--- AUFGABE ---
Prüfe anhand des Interviewauszugs über das neue Deichkind-Album, ob die folgenden Aussagen stimmen, und beantworte jede mit Ja oder Nein samt wörtlichem Zitat der entscheidenden Stelle.
1. Das neue Album trägt den Titel „Niveau Weshalb Warum“.
2. Auf dem Album ist ein Song namens „Der innere Papst“ enthalten.
3. Im Song „Mehr als lebensgefährlich“ geht es um „First World Problems“.

Bild: Improvisieren nur wenig auf der Bühne: Deichkind.
taz: Am Freitag erscheint Ihr neues Album „Niveau Weshalb Warum“. Warum
wird darauf die endlose Deichkind-Party weitergefeiert?
Kryptik Joe: Deichkind ist nun mal bekannt für Konzerte, die wie riesige
Partys funktionieren. Aber es geht uns auch um mehr. In den Texten der
Songs auf dem neuen Album spielen Zweifel, Ängste und innere Zerrissenheit
eine Rolle. Es geht um Situationen wie diese: Du hast Bock, einen Burger
von McDonald’s zu essen, weißt aber, dass das nicht gut ist. Wir wollten
sogar eine Nummer schreiben, die „Der innere Papst“ heißt, aber das war uns
dann doch irgendwie zu plump.
So äußert sich das Thema etwas subtiler, etwa in dem Song „Mehr als
lebensgefährlich“, in dem es um sogenannte „First World Problems“ geht. …
das Ladekabel überhitzt? Die Avocado zu reif? Belanglosigkeiten, um die man
sich nur in einer Wohlstandsgesellschaft sorgt.

--- DIE DATEN ---
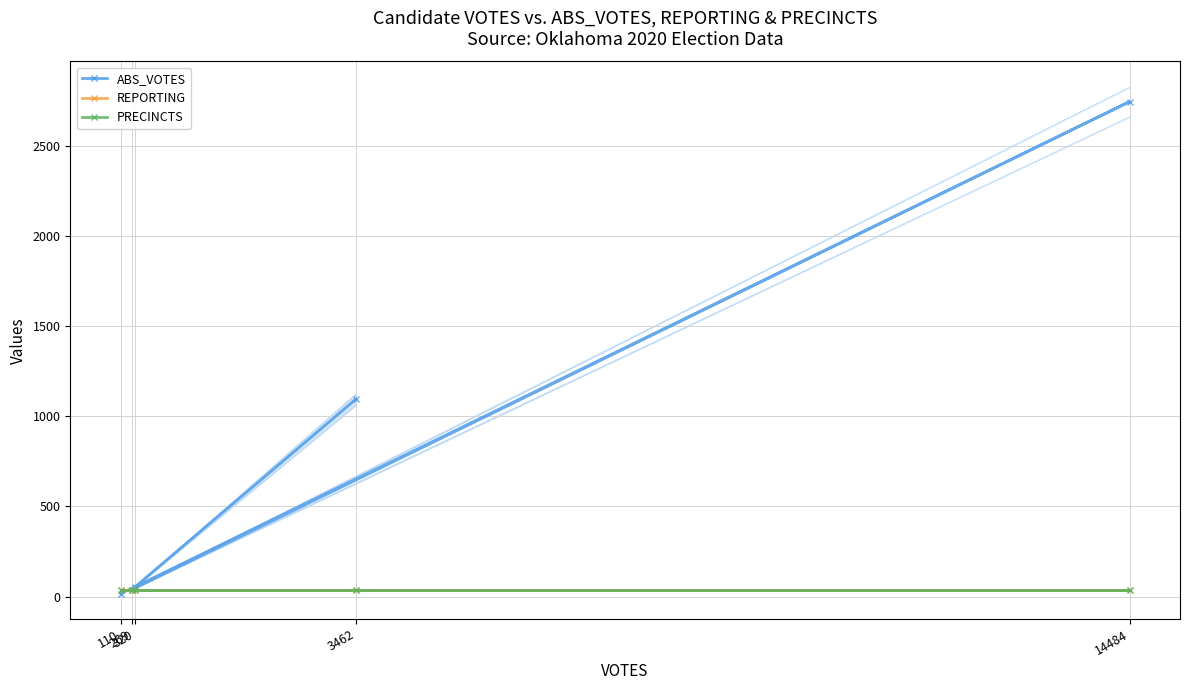

True or false: PRECINCTS and REPORTING cross at least once.

False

--- LÖSUNG ---
1. Ja: „Am Freitag erscheint Ihr neues Album „Niveau Weshalb Warum“.“
2. Nein: „Wir wollten sogar eine Nummer schreiben, die „Der innere Papst“ heißt, aber das war uns dann doch irgendwie zu plump.“
3. Ja: „in dem Song „Mehr als lebensgefährlich“, in dem es um sogenannte „First World Problems“ geht“